How are our branded physical moments woven together by a digital pathway?
As we have come to enjoy the convenience and frictionless experience of online ordering and returns, there’s likely to be a division between the expectations of online and offline. The things we want or need to see in a store will become more focused, and so too the experience we expect.
We now spend more time online than a couple of years ago, and the development of online has inevitably exposed us to many more automated services. With reduced staff, many retailers have scrambled to update their operations to sell more online and incorporate AI interaction where possible.
The stigma surrounding AI is slowly eroding, and we’ll see a greater acceptance moving forward. We are all aware that AI-powered contexts are influencing our own worlds and day-to-day interactions. With some of these interventions we know what to expect and curb our expectations accordingly. Other more advanced AI-induced interactions go unnoticed
Technology is being integrated into our lives, and more people are using video calling than ever before. We’ve all become accustomed to digital social connection. We are taking part in cultural activities, normally highly dependent on the physical sensory experience, online. Streaming services are hosting museum tours, and global viewers are attending theatre performances and concerts of artists performing in places remote from their audiences.

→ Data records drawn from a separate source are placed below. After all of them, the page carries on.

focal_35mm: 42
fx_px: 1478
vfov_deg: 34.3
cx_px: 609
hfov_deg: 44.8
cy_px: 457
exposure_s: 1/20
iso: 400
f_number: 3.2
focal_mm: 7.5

Our willingness to use video calls means that we can receive a human service via our mobile devices at any time in any place. We can engage in video calls with a store advisor or even personal stylist either from our homes or while on the shop floor. A Japanese tourist visiting London could video call an Adidas stylist based in Tokyo while in the Adidas flagship store on Oxford Street. Language, location and expertise are no longer barriers for customers or businesses. Using video calling, staff can interact in-store in the same way that we use chat-bots online at home. Experts can be available at the moment we need them. Store staff don’t need to be trained experts at every product or service your brand offers, because an expert to anything can be just a video call away.
In-store live streaming
In-store live streaming services are being utilised by a number of retailers, but how can this evolve? It’s possible that retailers will have specific stores used entirely for live streaming services to deliver a personalised, streamed shopping experience. Some customers might be ‘live-streaming’ to enjoy the flagship store experience from the comfort of their home. Flagship stores, typically only located in major cities, can be made available globally. The launch of Nike’s latest limited edition sneaker in a flagship store in New York can be viewed live by a customer in Sydney. That customer could take part in the event, perhaps even purchase a pair of shoes at the event.

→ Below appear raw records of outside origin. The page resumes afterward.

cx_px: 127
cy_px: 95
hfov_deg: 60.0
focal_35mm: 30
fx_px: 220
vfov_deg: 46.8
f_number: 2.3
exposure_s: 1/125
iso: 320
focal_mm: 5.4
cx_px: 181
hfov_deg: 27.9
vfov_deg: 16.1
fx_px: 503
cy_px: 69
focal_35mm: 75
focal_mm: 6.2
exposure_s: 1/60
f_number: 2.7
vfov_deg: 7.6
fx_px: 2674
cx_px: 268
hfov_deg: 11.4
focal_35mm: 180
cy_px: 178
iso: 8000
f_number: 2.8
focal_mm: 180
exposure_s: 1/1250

As more people adapt to the inclusion of new technology in their lives, there’s a great opportunity for stores to integrate the technological capabilities of the mobile devices that customers carry in their pocket. Most brands have their own apps, but these need to provide greater convenience and offer a more integrated store experience. Customers should be controlling every node of their digital experience from the palm of their hand. They should be using their phones to access product information, navigate stores, call assistants, order items and pay for products. We can make the store experience feel interconnected with our daily lives by integrating apps and technology that customers already use.
The store as a set
It may be common for all major experiential stores to be streaming events live to home audiences via a designated media channel. How will this impact store design and aesthetics? The ‘selfie’ changed female face make-up culture with the popularity of contouring; it’s important what your skin looks like on camera. Instagram changed fashion culture with ‘instagrammable’ outfits; aesthetics trumps quality. Will stores use materials and colours that translate to video backdrops? If the quantity of video viewers exceeds local foot traffic coming into the store, surely what people see through the lens of a camera is the top priority. Will stores have designated sections for streaming content or connecting with live virtual audiences across the globe? Crowds might gather around this part of the store like they do around sets of live news shows. Or perhaps stores might become the ideal stage for product photo shoots. Imagine the synergies created in the customer journey by connecting an online product display to products you display in-store.
Technology is being integrated into our lives in many ways. None more so than through the use of video calls and live streaming. As we spend more time online and attached to our phones, a digital-social connection is the norm. Our readiness to use our phones and make video calls is a huge opportunity for retail. Customers can connect to stores anywhere, while access to knowledge or expertise can be accessed in any store, no matter what the location. The prevalence of digital connections will change the way the physical store is used across many retail sectors.